The Mission to Lorient
On March 10th, 1944, the I-52 left Kure naval base in Japan on her maiden mission. Captained by Commander Uno Kameo and crewed by 94 officers and men, the vessel had a long journey ahead of her, most of it through hostile waters. From the Sea of Japan, she was to head to the East China then South China seas. After a stop in Singapore, the I-52 was to cross the Bay of Bengal, traverse the Indian Ocean, round the Cape of Good Hope and enter the Atlantic. Then she would traverse most of the length of that ocean, before finally entering the Bay of Biscay and docking in the Nazi-controlled French port of Lorient. Her estimated date of arrival was June 6, 1944.
In her cargo hold, the I-52 carried 11 tons of tungsten, almost 10 tons of molybdenum, 3 tons of opium, and 54 kilograms of pure caffeine. She also carried 146 bars of gold, weighing 2.2 tons, intended as payment for German optical technology. In Singapore, she also picked up 3.3 tons of quinine, 60 tons of raw rubber, and 120 tons of tin. She also carried 14 passengers, mostly Japanese technicians, sent to study advanced German torpedo boat engine and antiaircraft gun technologies.
Awaiting the I-52 in Lorient, to carry back home to Japan, were about 40 tons of advanced Nazi technology, plus assorted secret documents, drawings, and schematics. The cargo for the return voyage included German radar equipment, vacuum tubes, optical glass, bombsights, chemicals, a Jumo 213-A engine used in the FW-190D fighter, and T5 acoustic torpedoes that could home in on the sound of ship propellers.
While docked, the I-52 was to also get fitted out with the latest in underwater technology: a snorkel. That device, a revolutionary advancement at the time, allowed submarines to operate underwater indefinitely while using their diesel engines (before, doing that underwater would have suffocated the crew), instead of relying solely on batteries of limited duration. The Japanese intended to reproduce the German snorkel when the I-52 got back, and to reequip their entire submarine fleet with the device.

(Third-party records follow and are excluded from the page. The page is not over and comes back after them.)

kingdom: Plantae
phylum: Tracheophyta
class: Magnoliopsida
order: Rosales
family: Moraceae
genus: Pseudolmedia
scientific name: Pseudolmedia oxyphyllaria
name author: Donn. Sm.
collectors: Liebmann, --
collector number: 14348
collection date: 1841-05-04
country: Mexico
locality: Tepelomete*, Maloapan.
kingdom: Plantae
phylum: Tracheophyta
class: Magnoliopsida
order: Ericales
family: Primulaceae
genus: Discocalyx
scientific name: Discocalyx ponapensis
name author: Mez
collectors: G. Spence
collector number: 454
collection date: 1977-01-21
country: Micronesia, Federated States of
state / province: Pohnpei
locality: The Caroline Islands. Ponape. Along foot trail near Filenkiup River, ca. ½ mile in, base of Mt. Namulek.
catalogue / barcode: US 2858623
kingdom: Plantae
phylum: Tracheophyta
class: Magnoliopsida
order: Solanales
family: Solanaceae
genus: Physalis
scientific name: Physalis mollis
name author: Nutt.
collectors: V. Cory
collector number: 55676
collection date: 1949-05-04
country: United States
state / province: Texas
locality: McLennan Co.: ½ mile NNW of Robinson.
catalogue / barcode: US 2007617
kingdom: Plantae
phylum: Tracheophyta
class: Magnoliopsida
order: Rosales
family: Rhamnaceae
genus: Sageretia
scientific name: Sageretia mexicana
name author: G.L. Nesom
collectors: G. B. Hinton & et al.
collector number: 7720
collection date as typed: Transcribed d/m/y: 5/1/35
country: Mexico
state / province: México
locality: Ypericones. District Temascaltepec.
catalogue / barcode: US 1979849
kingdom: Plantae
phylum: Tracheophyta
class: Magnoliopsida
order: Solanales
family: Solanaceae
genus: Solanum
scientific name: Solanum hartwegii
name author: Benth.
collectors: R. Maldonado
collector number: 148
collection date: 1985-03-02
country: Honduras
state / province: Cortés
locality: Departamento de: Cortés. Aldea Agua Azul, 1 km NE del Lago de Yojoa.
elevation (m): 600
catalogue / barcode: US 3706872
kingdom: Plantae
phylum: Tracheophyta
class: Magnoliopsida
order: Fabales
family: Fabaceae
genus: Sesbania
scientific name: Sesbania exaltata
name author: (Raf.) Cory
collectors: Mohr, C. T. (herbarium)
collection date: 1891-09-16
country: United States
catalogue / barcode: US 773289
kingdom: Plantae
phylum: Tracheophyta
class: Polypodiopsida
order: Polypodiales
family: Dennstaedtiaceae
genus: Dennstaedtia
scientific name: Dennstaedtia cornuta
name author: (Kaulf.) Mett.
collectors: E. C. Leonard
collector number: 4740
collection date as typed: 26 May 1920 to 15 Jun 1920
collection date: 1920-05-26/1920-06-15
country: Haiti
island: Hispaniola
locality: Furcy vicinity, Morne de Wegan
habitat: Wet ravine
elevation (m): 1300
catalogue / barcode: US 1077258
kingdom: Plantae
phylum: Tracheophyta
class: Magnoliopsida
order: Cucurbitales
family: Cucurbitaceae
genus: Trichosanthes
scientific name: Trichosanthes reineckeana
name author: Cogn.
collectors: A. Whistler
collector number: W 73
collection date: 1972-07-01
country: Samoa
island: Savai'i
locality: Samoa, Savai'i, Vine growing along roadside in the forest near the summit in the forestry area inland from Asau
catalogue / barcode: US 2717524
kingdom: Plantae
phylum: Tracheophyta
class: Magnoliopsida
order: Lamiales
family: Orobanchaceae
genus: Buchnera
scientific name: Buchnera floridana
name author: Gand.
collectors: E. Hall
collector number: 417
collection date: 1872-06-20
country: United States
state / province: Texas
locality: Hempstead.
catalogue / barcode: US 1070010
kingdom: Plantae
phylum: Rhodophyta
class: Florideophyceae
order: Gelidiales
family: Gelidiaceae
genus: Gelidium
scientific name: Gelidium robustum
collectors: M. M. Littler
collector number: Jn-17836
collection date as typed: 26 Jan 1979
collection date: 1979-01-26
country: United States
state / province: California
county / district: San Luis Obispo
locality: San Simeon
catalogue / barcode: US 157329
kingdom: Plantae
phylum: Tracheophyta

More intriguingly, the cargo for the return trip included 1760 pounds of uranium oxide. That amount of unenriched uranium oxide would not have been enough for an atomic bomb – assuming the Japanese knew how to build one, which they did not. However, the Japanese could have used that material to create poisonous fission byproducts, that could have then been employed in radiological weapons like “dirty bombs”, for use against the US. Fortunately for the US, and unfortunately for the I-52, the Allies were tipped off about the Japanese submarine’s mission.